McDaniels delivered. In back-to-back starts against the Thunder and the Bucks, McDaniels averaged 20 points, five rebounds and four assists. In those games he shot 16-of-25 from the field and 5-of-9 from 3-point range.

No more second-round blow-offs

Prior to Kupchak’s and Borrego’s arrival, the Hornets didn’t place much value on picks outside the first round. Then-general manager Rich Cho frequently used second-round picks as commodities, packaging them in deals for veterans at the trade deadline.

Small forward Jeff Taylor hanging around the fringes of Charlotte’s rotation between 2012 and 2015 was the closest the Hornets came back then to developing a second-round pick.
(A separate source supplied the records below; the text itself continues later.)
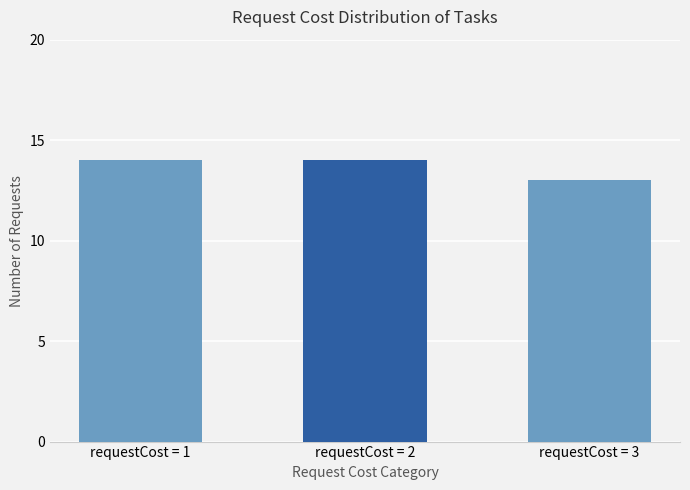

The chart shows a value of 14 at requestCost = 2. True or false?

True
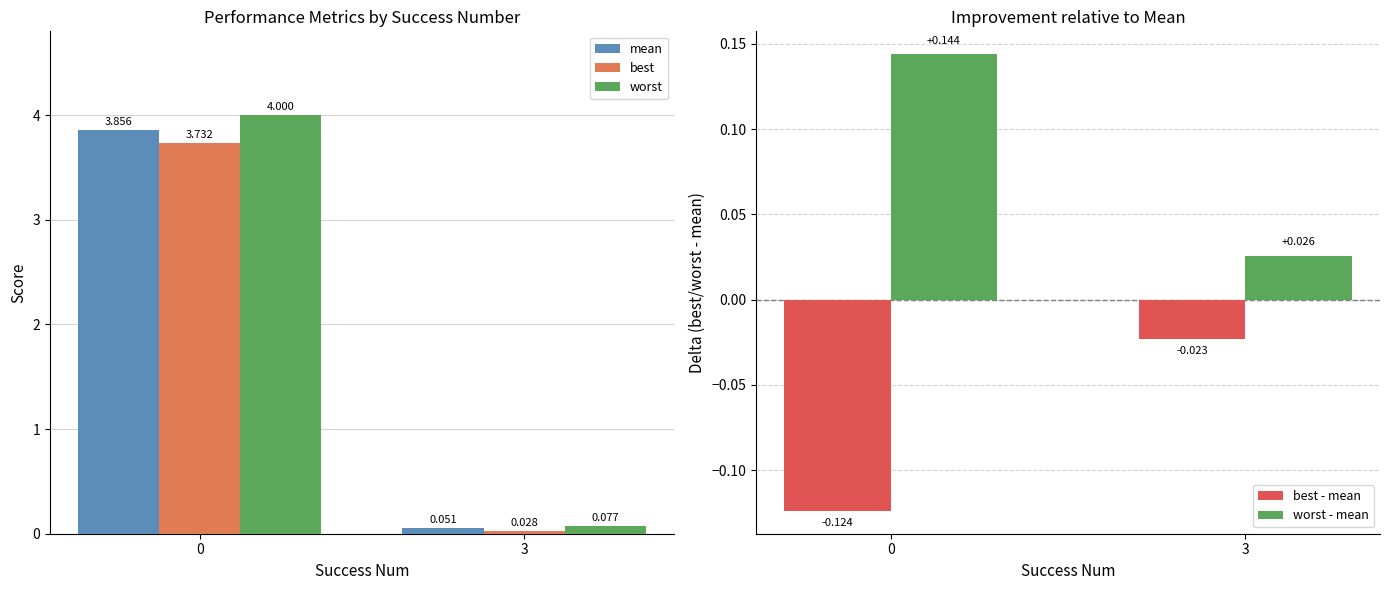

Which category has the highest value in the best - mean series?

3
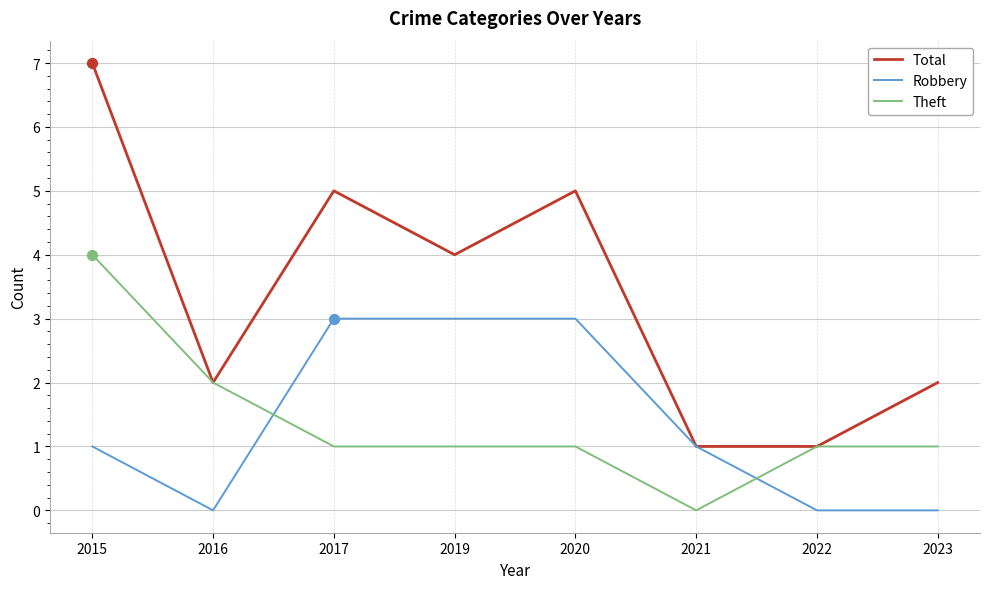

What are all the series names shown in the legend?

Total, Robbery, Theft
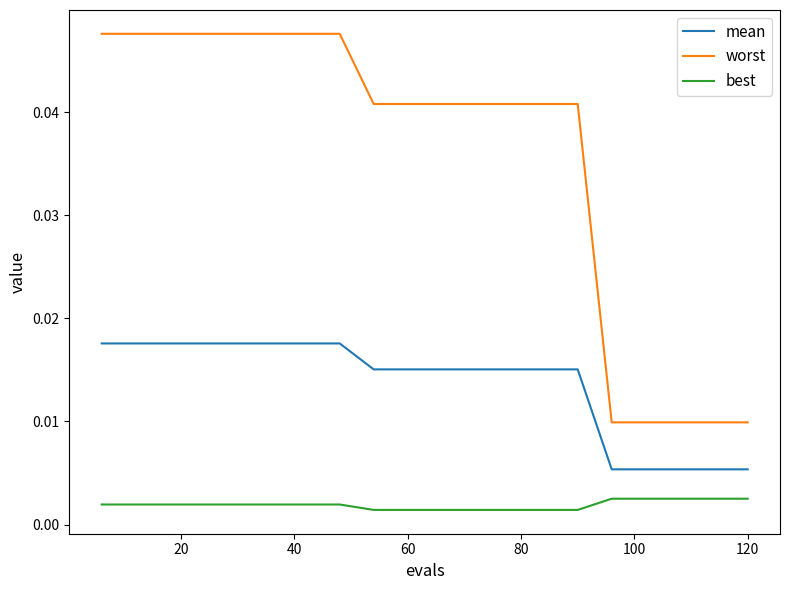

Count the best values in the range 0 to 1.

20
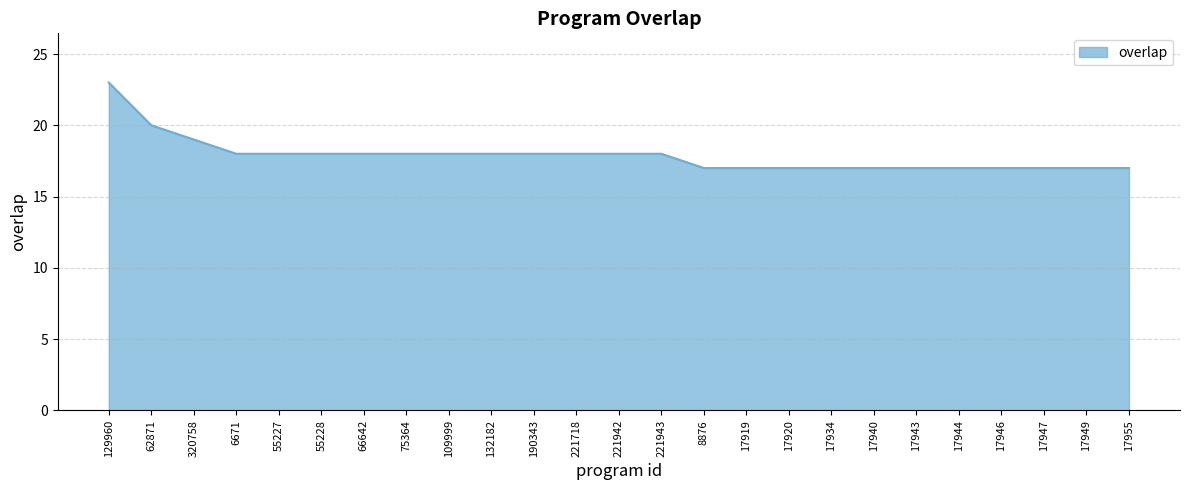

True or false: the data shows 23 at 17920.

False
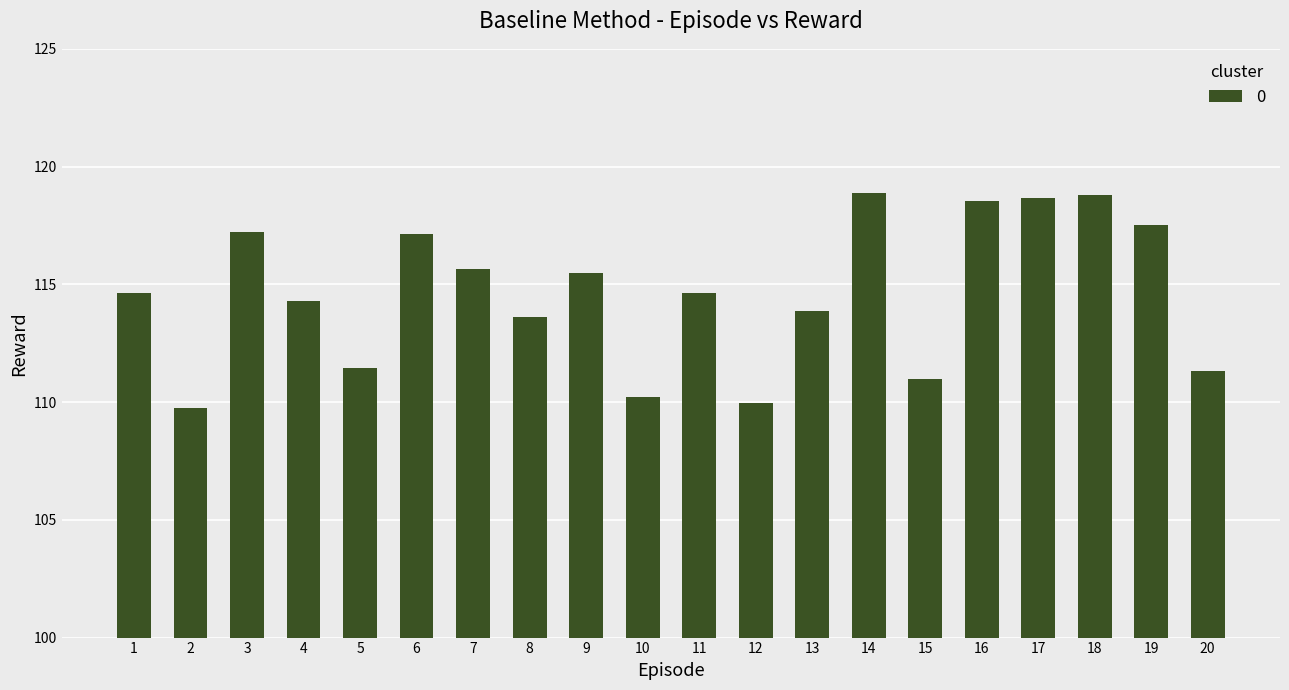

What is the minimum value shown in the chart?

109.7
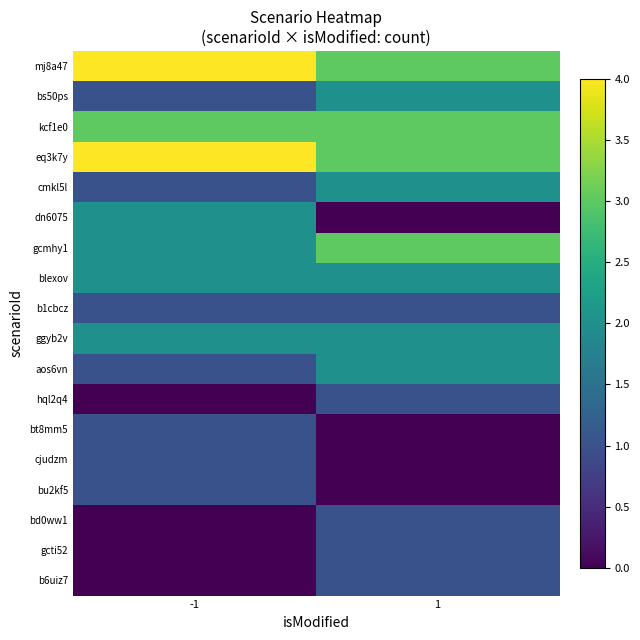

Which has a higher value, -1 or 1?

-1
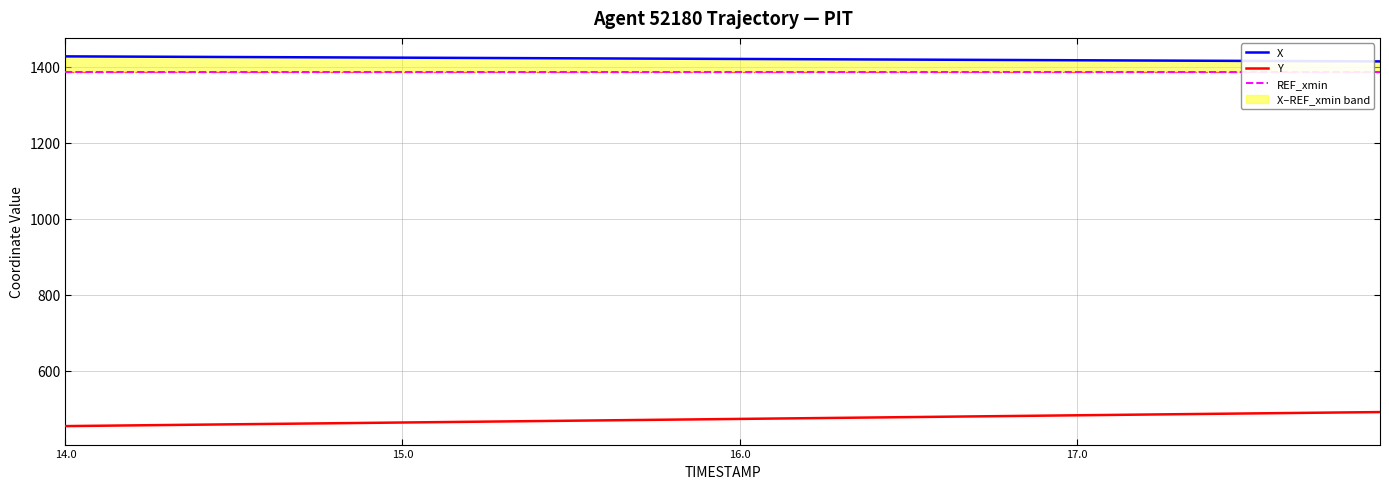

The value of Y at 15.0 is 463.2. True or false?

True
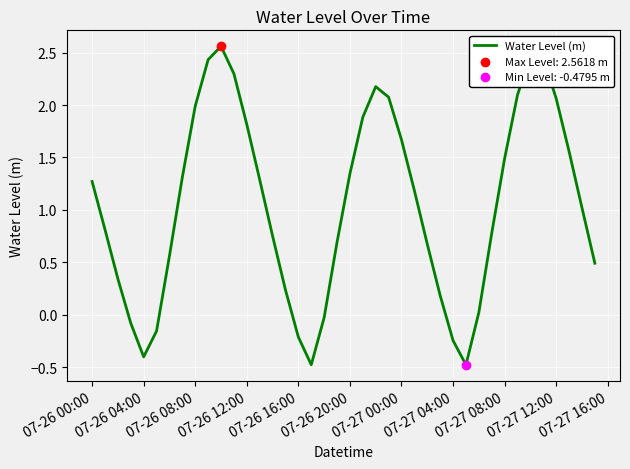

What is the smallest value displayed?

-0.5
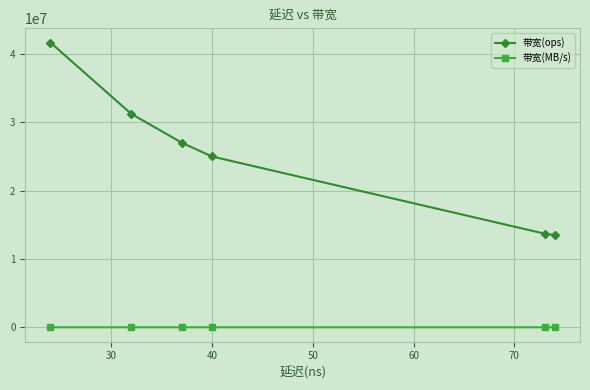

Which series has the largest total across all categories?

带宽(ops)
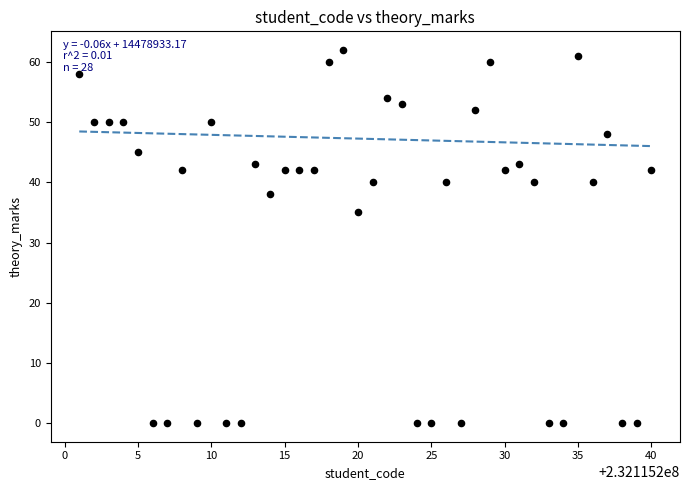

What is the range of X values (max minus min)?

39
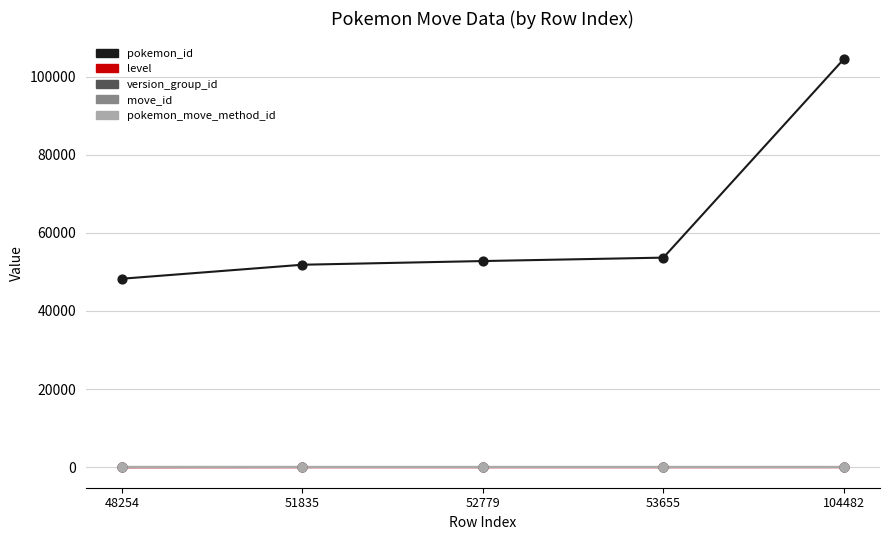

Which series has the largest total across all categories?

pokemon_id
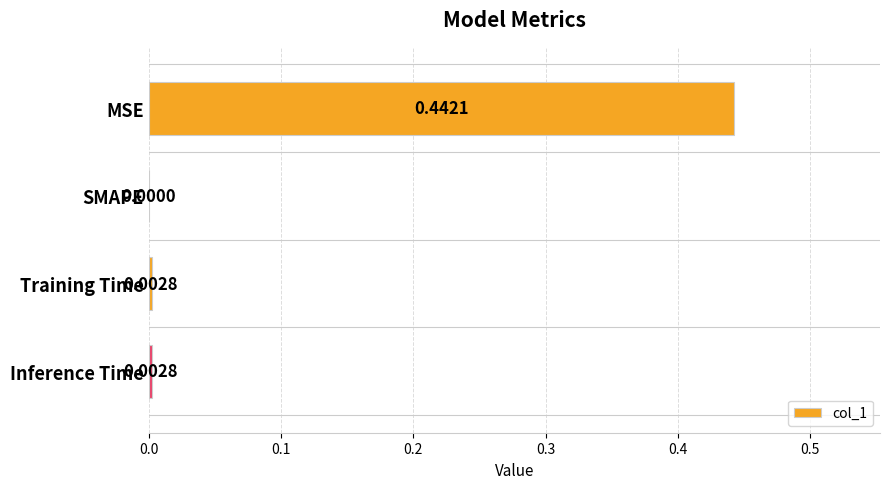

How many data points does each series have?

4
That doesn’t necessarily mean Cho was wrong and Kupchak is right; there are legitimately different ways to build an NBA roster.

However, Kupchak’s history running the Los Angeles Lakers programmed him to scour for second-round talent. Those Lakers teams won so much that Kupchak was constantly picking in the 30s through 50s, so added focus on the back half of the draft was essential.

That might also explain why Kupchak has made just one in-season trade in his three Charlotte seasons, the one that acquired Brad Wanamaker from Golden State without giving up a future pick.

Kupchak is clearly more reluctant than Cho was to give up a pick to rent a veteran. If you wonder why, glance at McDaniels’ stats the past two games.

That explains plenty about what the Hornets value, and also why they’re three games above .500 in April.